Second, the civil justice system seems to be working well enough without allowing parties to use data retained under the regime. Plenty of data and documents are and will continue to be available for parties in civil cases – the prohibition does not cover all data. Nonetheless, it is easy to see how owners of copyright might engaging in conduct that looks a lot like fishing expeditions to telcos to get the data of the person who downloaded the latest Game of Thrones so they can send a threatening letter. Copyright holders already have plenty of ways to enforce their rights, but they don’t use them. There just isn’t good grounds to say that access to data retained under the regime will improve the civil justice system.
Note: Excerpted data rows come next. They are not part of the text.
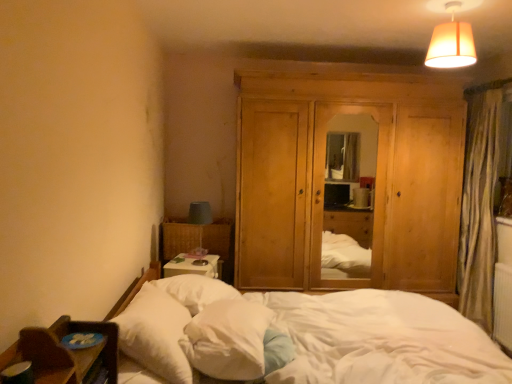
Measure the distance between point (180, 319) and camera.

6.73 feet.

Find the location of a particular element. Image resolution: width=512 pixels, height=384 pixels. white soft pillow at center, the first pillow when ordered from right to left is located at coordinates (228, 339).

In order to face white soft bed at lower left, should I rotate leftwards or rightwards?

Rotate right and turn 8.173 degrees.

Identify the location of white soft pillow at lower left, which ranks as the second pillow in right-to-left order. The image size is (512, 384). (156, 334).

Between white soft pillow at lower left, which appears as the first pillow when viewed from the left, and white soft pillow at center, the first pillow when ordered from right to left, which one has larger size?

white soft pillow at lower left, which appears as the first pillow when viewed from the left.

Does white soft pillow at lower left, which ranks as the second pillow in right-to-left order, lie in front of white soft pillow at center, the first pillow when ordered from right to left?

Yes, white soft pillow at lower left, which ranks as the second pillow in right-to-left order, is in front of white soft pillow at center, the first pillow when ordered from right to left.

What's the angular difference between white soft pillow at lower left, which ranks as the second pillow in right-to-left order, and white soft pillow at center, the first pillow when ordered from right to left,'s facing directions?

9.43 degrees.

Which is more to the right, white soft pillow at lower left, which appears as the first pillow when viewed from the left, or white soft pillow at center, the first pillow when ordered from right to left?

From the viewer's perspective, white soft pillow at center, the first pillow when ordered from right to left, appears more on the right side.

Would you say white soft bed at lower left is a long distance from white soft pillow at lower left, which appears as the first pillow when viewed from the left?

white soft bed at lower left is actually quite close to white soft pillow at lower left, which appears as the first pillow when viewed from the left.

Could you measure the distance between white soft bed at lower left and white soft pillow at lower left, which ranks as the second pillow in right-to-left order?

white soft bed at lower left is 32.63 inches from white soft pillow at lower left, which ranks as the second pillow in right-to-left order.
In short, the impact of a prohibition on access on the civil justice system will always be difficult to predict, but the impact on privacy is clear. (It’s bad.)
Ultimately, discussions about data retained for the purpose of this regime should be conducted using a human rights lens. To put it another way: people have a right to privacy, and this is not automatically trumped by the needs of government. According to international human rights law, any data retention regime must be both necessary to address a legitimate goal and be a proportionate means to achieving that goal. I have grave doubts about whether the very existence of a data retention scheme can be compatible with freedom of expression and privacy rights. Looking around the world, various courts and decision makers have rejected the idea that bulk data retention can ever be necessary or proportionate. As such, any proposed exceptions to the prohibition looks unjustifiable from this perspective.